3G has been lauded for its ability to quickly integrate deals and slash costs. In two years, it extracted roughly $1.7 billion in savings from Kraft Heinz. To help achieve those goals, it laid off thousands of employees, including those with years of experience in the consumer goods industry. None of the business unit heads in place when Kraft and Heinz merged are in the same role, and many have left.
Filling the gap were young, hungry employees that Kraft Heinz promised "Wall Street" money, should they meet their goals to help make its targets. Amid the turnover, it promoted quickly.
In 2017, it elevated 29-year-old David Knopf to be its chief financial officer. While the Princeton graduate is widely described as intelligent by his peers, he does not have the same decades of experience that typically distinguish a CFO at such a high-profile company. Knopf joined Kraft Heinz in 2015 as vice president of finance, coming from 3G Capital where he is a partner and helped with the Kraft Heinz merger.
After slightly more than a year, Knopf was named vice president of beverages and snacks, and category lead of its Planters snack nuts business.
Kraft Heinz gave employees "management-based objectives" that helped determine their bonuses for the year. Those goals are derived from the objectives laid out by the company's board for its CEO.
"We are competing for talent with well-established, fast-moving consumer goods organizations with long histories of success. So we target a higher incentive pay than our peers and are consistently above the market," wrote CFO Knopf in a 2018 integration update.
Not all targets are quantitative. Those that are can pertain to growth, costs and market share, among other things. The MBOs provide transparency, clear goals and prevent waste. Other companies associated with 3G, like Ab InBev and Restaurant Brands International have similar compensation models and have not run into the same issues that Kraft Heinz has.
But as Kraft Heinz's performance has deteriorated, it has become harder to meet its goals. Outgoing CEO Bernardo Hees in 2017 only achieved 60% of his MBOs, according to the company's proxy. Knopf achieved 48%.
In the company's procurement group, which was crucial to the company's EBITDA goals, pressures to meet MBOs were particularly intense.
Suppliers say Kraft Heinz employees are aggressive in demanding lower contract costs, sometimes at the sacrifice of longer-term alternatives used by peers like Unilever or Procter & Gamble. One example is pushing for extra savings in the next quarter, if a supplier in unable to do so in shorter term.
"They're just using it as a blunt instrument, saying 'give me 10%.' You can't do that, especially in a mature, consumer goods company," said Rob Handfield, a professor of supply chain management at North Carolina State University.
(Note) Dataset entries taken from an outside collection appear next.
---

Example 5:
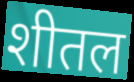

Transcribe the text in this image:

शीतल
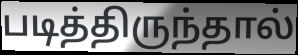
படித்திருந்தால்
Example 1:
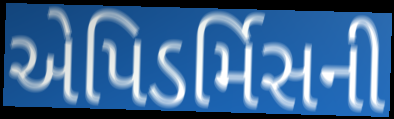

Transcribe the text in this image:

એપિડર્મિસની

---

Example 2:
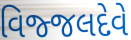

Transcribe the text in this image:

વિજ્જલદેવે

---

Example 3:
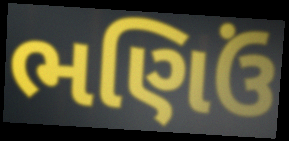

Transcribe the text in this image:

ભણિઉં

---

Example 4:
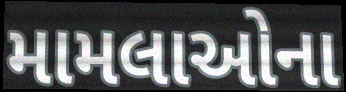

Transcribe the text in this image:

મામલાઓના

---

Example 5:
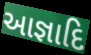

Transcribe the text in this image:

આજ્ઞાદિ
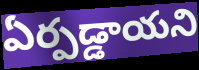
ఏర్పడ్డాయని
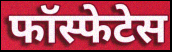
फॉस्फेटेस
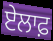
ਏਲਾਫ਼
Handfield advised courier company DHL in 2017 when it was negotiating its contracts with Kraft Heinz.
According to Monday's filing, a handful of Kraft Heinz employees were marking down savings from its supplier contracts that should have been carried over a longer time period, along with other similar transgressions. It could not be immediately determined whether they did so accidentally or intentionally, but doing so can inaccurately imply they achieved certain targets that they did not reach.
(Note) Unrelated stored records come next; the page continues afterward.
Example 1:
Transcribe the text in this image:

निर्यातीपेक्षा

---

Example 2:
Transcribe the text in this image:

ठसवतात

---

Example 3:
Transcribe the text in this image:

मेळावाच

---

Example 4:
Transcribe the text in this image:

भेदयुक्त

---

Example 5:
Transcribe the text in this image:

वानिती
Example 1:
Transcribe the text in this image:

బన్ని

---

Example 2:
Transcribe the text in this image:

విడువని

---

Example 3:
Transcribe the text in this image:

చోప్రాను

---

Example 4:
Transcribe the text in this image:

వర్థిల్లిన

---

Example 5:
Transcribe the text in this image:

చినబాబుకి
Following the results of the investigation, Kraft Heinz said in the filing that it "has implemented and continues to implement certain remedial actions, including employee personnel actions and certain improvements to its internal controls, to mitigate the likelihood of this occurring in the future."
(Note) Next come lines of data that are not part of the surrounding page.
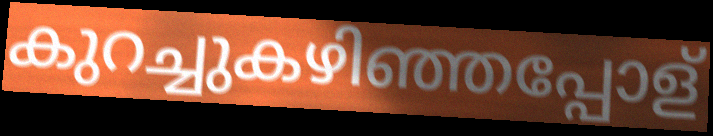
കുറച്ചുകഴിഞ്ഞപ്പോള്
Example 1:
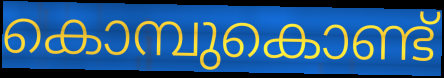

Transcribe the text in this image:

കൊമ്പുകൊണ്ട്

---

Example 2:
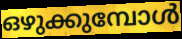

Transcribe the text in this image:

ഒഴുക്കുമ്പോൾ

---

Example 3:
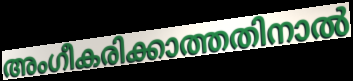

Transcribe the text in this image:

അംഗീകരിക്കാത്തതിനാൽ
Others changes are to restore its financial health after its shares have fallen more than 24% since the start of the year. It announced last month that Hees is stepping down on June 30 and will be succeeded by Miguel Patricio, Anheuser-Busch InBev's former chief marketing officer. Kraft Heinz's head of strategic projects, Eduardo Pelleissone, is also leaving the company to pursue other opportunities, effective June 30. Eduardo Luz, U.S. chief marketing and global brand officer, is leaving the company at the end of May.